| TASK BRIEF |
Update the rows below, replacing every "chart" with "graph" and leaving all other text unchanged. Leave the pictures out of your answer.

═══ MATERIAL PROVIDED ═══

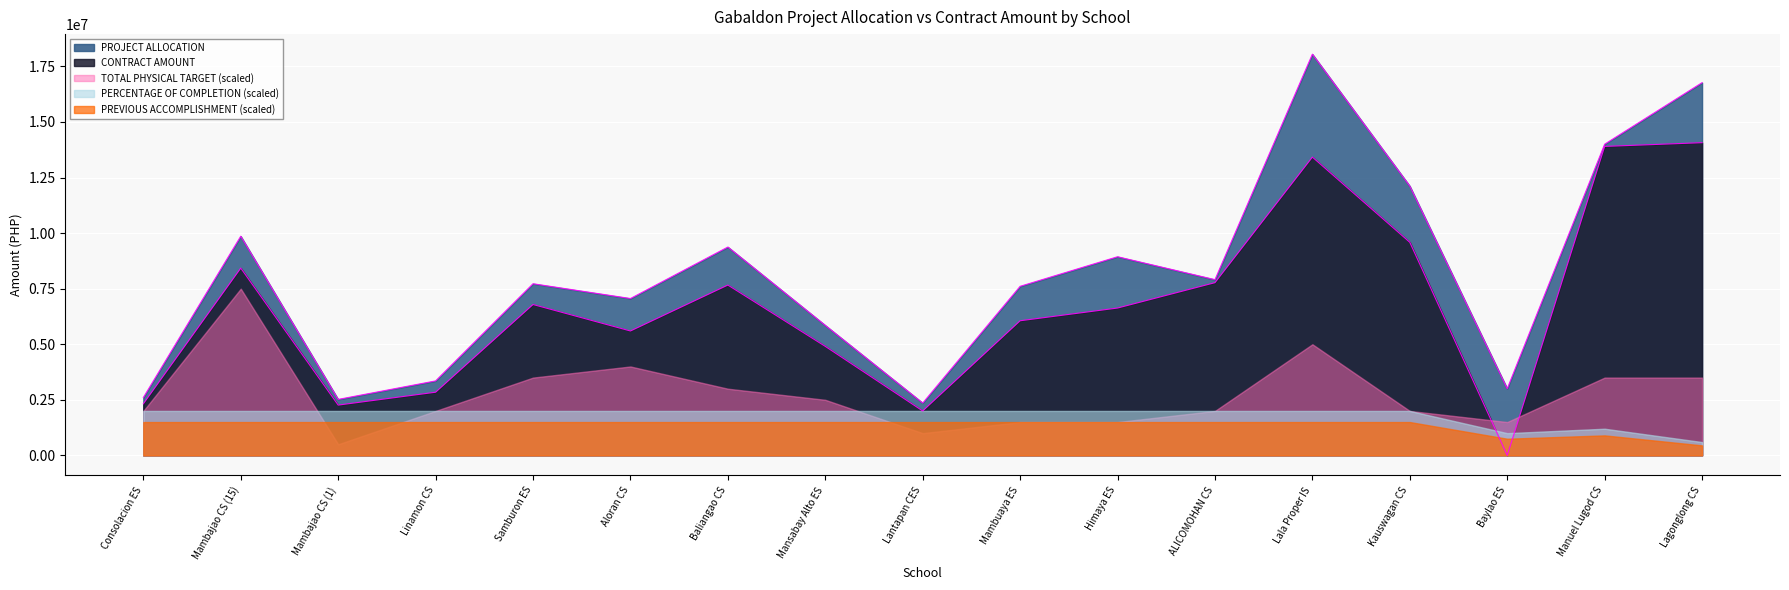

Reading left to right, list all the values displayed in this chart.

PROJECT ALLOCATION: Consolacion ES=2602587.6	Mambajao CS (15)=9860389.5	Mambajao CS (1)=2518346.2	Linamon CS=3350950.4	Samburon ES=7722092.8	Aloran CS=7057211.7	Baliangao CS=9373297.6	Mansabay Alto ES=5847866.3	Lantapan CES=2354739.0	Mambuaya ES=7606016.0	Himaya ES=8936669.9	ALICOMOHAN CS=7905972.0	Lala Proper IS=18049936.9	Kauswagan CS=12113951.6	Baylao ES=3000000.0	Manuel Lugod CS=14000000.0	Lagonglong CS=16768109.2
CONTRACT AMOUNT: Consolacion ES=2320990.0	Mambajao CS (15)=8424360.1	Mambajao CS (1)=2262723.4	Linamon CS=2842031.8	Samburon ES=6787587.2	Aloran CS=5596707.6	Baliangao CS=7662360.5	Mansabay Alto ES=4903966.7	Lantapan CES=1999295.0	Mambuaya ES=6056773.6	Himaya ES=6629086.3	ALICOMOHAN CS=7770174.8	Lala Proper IS=13418727.4	Kauswagan CS=9585902.9	Baylao ES=0.0	Manuel Lugod CS=13900000.0	Lagonglong CS=14067930.3
TOTAL PHYSICAL TARGET: Consolacion ES=4.0	Mambajao CS (15)=15.0	Mambajao CS (1)=1.0	Linamon CS=4.0	Samburon ES=7.0	Aloran CS=8.0	Baliangao CS=6.0	Mansabay Alto ES=5.0	Lantapan CES=2.0	Mambuaya ES=3.0	Himaya ES=3.0	ALICOMOHAN CS=4.0	Lala Proper IS=10.0	Kauswagan CS=4.0	Baylao ES=3.0	Manuel Lugod CS=7.0	Lagonglong CS=7.0
PERCENTAGE OF COMPLETION: Consolacion ES=1.0	Mambajao CS (15)=1.0	Mambajao CS (1)=1.0	Linamon CS=1.0	Samburon ES=1.0	Aloran CS=1.0	Baliangao CS=1.0	Mansabay Alto ES=1.0	Lantapan CES=1.0	Mambuaya ES=1.0	Himaya ES=1.0	ALICOMOHAN CS=1.0	Lala Proper IS=1.0	Kauswagan CS=1.0	Baylao ES=0.5	Manuel Lugod CS=0.6	Lagonglong CS=0.3
PREVIOUS ACCOMPLISHMENT: Consolacion ES=1.0	Mambajao CS (15)=1.0	Mambajao CS (1)=1.0	Linamon CS=1.0	Samburon ES=1.0	Aloran CS=1.0	Baliangao CS=1.0	Mansabay Alto ES=1.0	Lantapan CES=1.0	Mambuaya ES=1.0	Himaya ES=1.0	ALICOMOHAN CS=1.0	Lala Proper IS=1.0	Kauswagan CS=1.0	Baylao ES=0.5	Manuel Lugod CS=0.6	Lagonglong CS=0.3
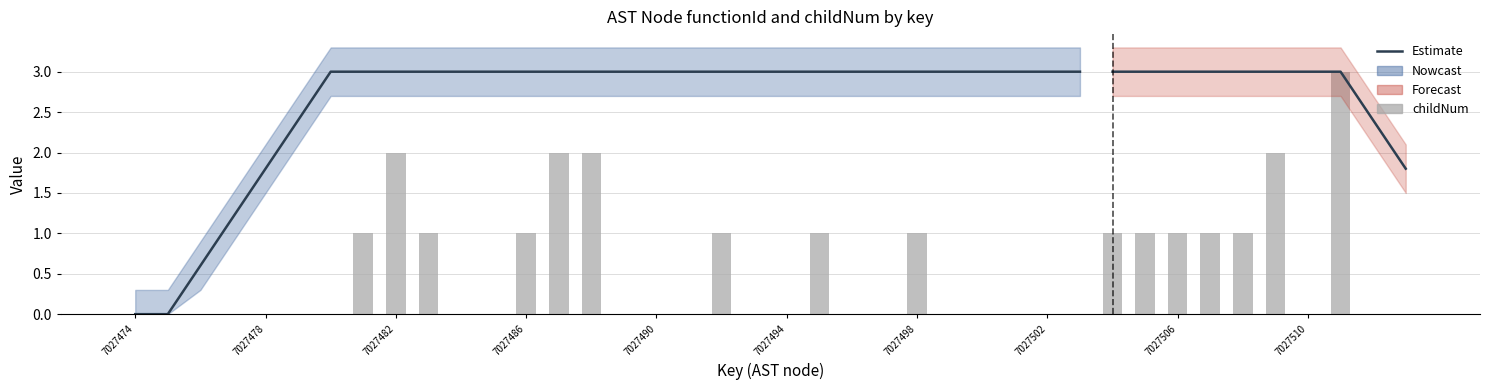

How many values are between 0 and 1?

35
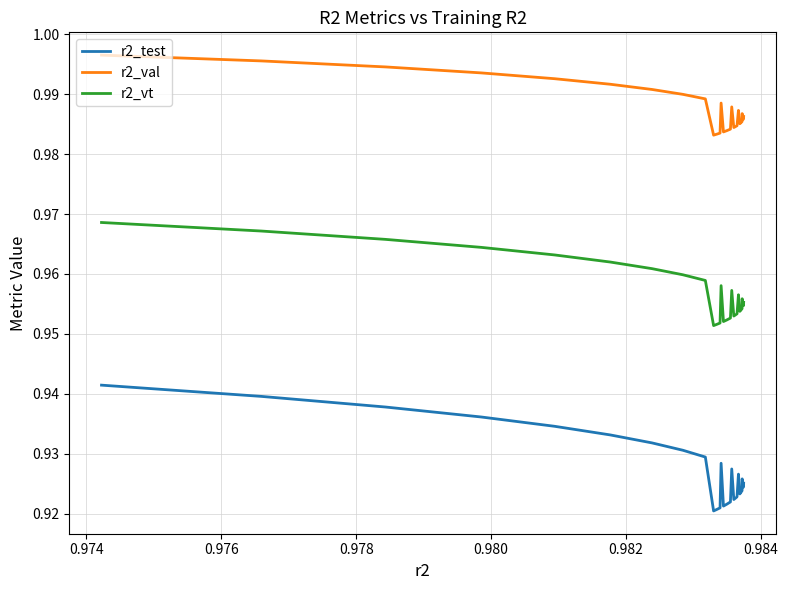

Which series has the largest total across all categories?

r2_val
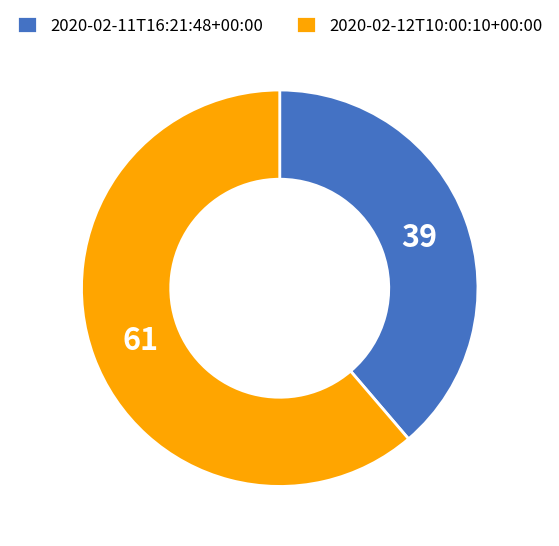

True or false: 2020-02-11T16:21:48+00:00 accounts for 33% of the total.

False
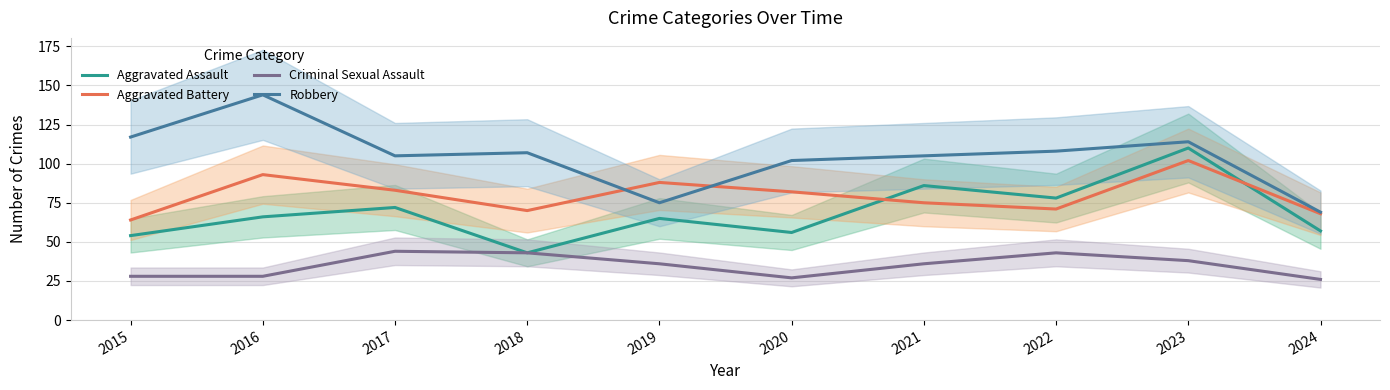

The Criminal Sexual Assault series shows 9 at 2024. True or false?

False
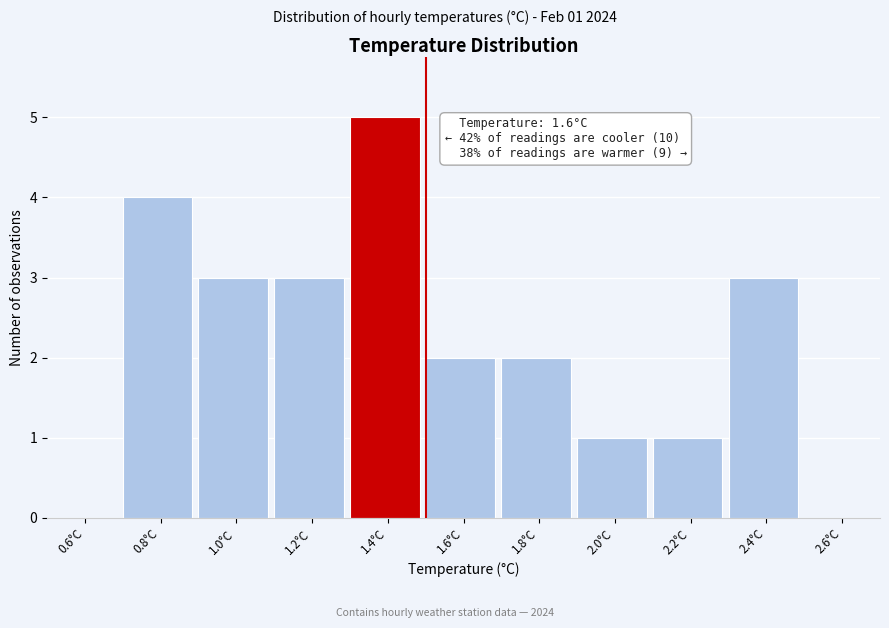

Reading left to right, extract all data points from this chart.

0.6°C=0	0.8°C=4	1.0°C=3	1.2°C=3	1.4°C=5	1.6°C=2	1.8°C=2	2.0°C=1	2.2°C=1	2.4°C=3	2.6°C=0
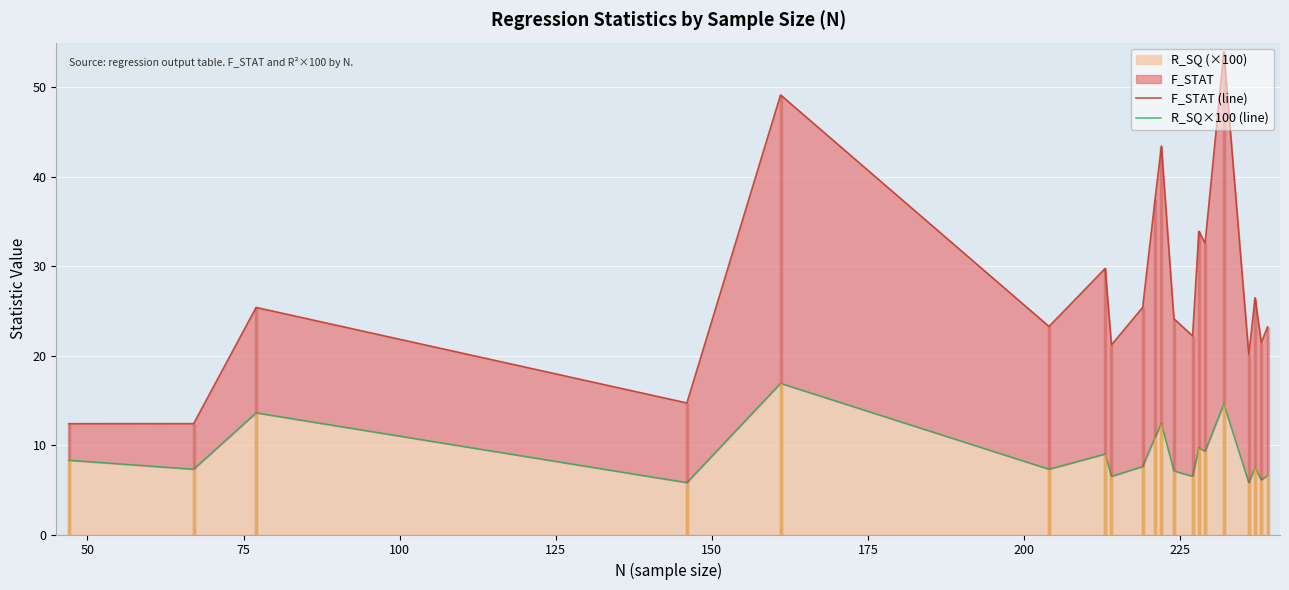

What is the lowest value of the R_SQ (×100) series?

5.8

═══

| RESULT OF THE EXERCISE |
Reading left to right, list all the values displayed in this graph.

PROJECT ALLOCATION: Consolacion ES=2602587.6	Mambajao CS (15)=9860389.5	Mambajao CS (1)=2518346.2	Linamon CS=3350950.4	Samburon ES=7722092.8	Aloran CS=7057211.7	Baliangao CS=9373297.6	Mansabay Alto ES=5847866.3	Lantapan CES=2354739.0	Mambuaya ES=7606016.0	Himaya ES=8936669.9	ALICOMOHAN CS=7905972.0	Lala Proper IS=18049936.9	Kauswagan CS=12113951.6	Baylao ES=3000000.0	Manuel Lugod CS=14000000.0	Lagonglong CS=16768109.2
CONTRACT AMOUNT: Consolacion ES=2320990.0	Mambajao CS (15)=8424360.1	Mambajao CS (1)=2262723.4	Linamon CS=2842031.8	Samburon ES=6787587.2	Aloran CS=5596707.6	Baliangao CS=7662360.5	Mansabay Alto ES=4903966.7	Lantapan CES=1999295.0	Mambuaya ES=6056773.6	Himaya ES=6629086.3	ALICOMOHAN CS=7770174.8	Lala Proper IS=13418727.4	Kauswagan CS=9585902.9	Baylao ES=0.0	Manuel Lugod CS=13900000.0	Lagonglong CS=14067930.3
TOTAL PHYSICAL TARGET: Consolacion ES=4.0	Mambajao CS (15)=15.0	Mambajao CS (1)=1.0	Linamon CS=4.0	Samburon ES=7.0	Aloran CS=8.0	Baliangao CS=6.0	Mansabay Alto ES=5.0	Lantapan CES=2.0	Mambuaya ES=3.0	Himaya ES=3.0	ALICOMOHAN CS=4.0	Lala Proper IS=10.0	Kauswagan CS=4.0	Baylao ES=3.0	Manuel Lugod CS=7.0	Lagonglong CS=7.0
PERCENTAGE OF COMPLETION: Consolacion ES=1.0	Mambajao CS (15)=1.0	Mambajao CS (1)=1.0	Linamon CS=1.0	Samburon ES=1.0	Aloran CS=1.0	Baliangao CS=1.0	Mansabay Alto ES=1.0	Lantapan CES=1.0	Mambuaya ES=1.0	Himaya ES=1.0	ALICOMOHAN CS=1.0	Lala Proper IS=1.0	Kauswagan CS=1.0	Baylao ES=0.5	Manuel Lugod CS=0.6	Lagonglong CS=0.3
PREVIOUS ACCOMPLISHMENT: Consolacion ES=1.0	Mambajao CS (15)=1.0	Mambajao CS (1)=1.0	Linamon CS=1.0	Samburon ES=1.0	Aloran CS=1.0	Baliangao CS=1.0	Mansabay Alto ES=1.0	Lantapan CES=1.0	Mambuaya ES=1.0	Himaya ES=1.0	ALICOMOHAN CS=1.0	Lala Proper IS=1.0	Kauswagan CS=1.0	Baylao ES=0.5	Manuel Lugod CS=0.6	Lagonglong CS=0.3

How many values are between 0 and 1?

35

Which series has the largest total across all categories?

r2_val

True or false: 2020-02-11T16:21:48+00:00 accounts for 33% of the total.

False

The Criminal Sexual Assault series shows 9 at 2024. True or false?

False

Reading left to right, extract all data points from this graph.

0.6°C=0	0.8°C=4	1.0°C=3	1.2°C=3	1.4°C=5	1.6°C=2	1.8°C=2	2.0°C=1	2.2°C=1	2.4°C=3	2.6°C=0

What is the lowest value of the R_SQ (×100) series?

5.8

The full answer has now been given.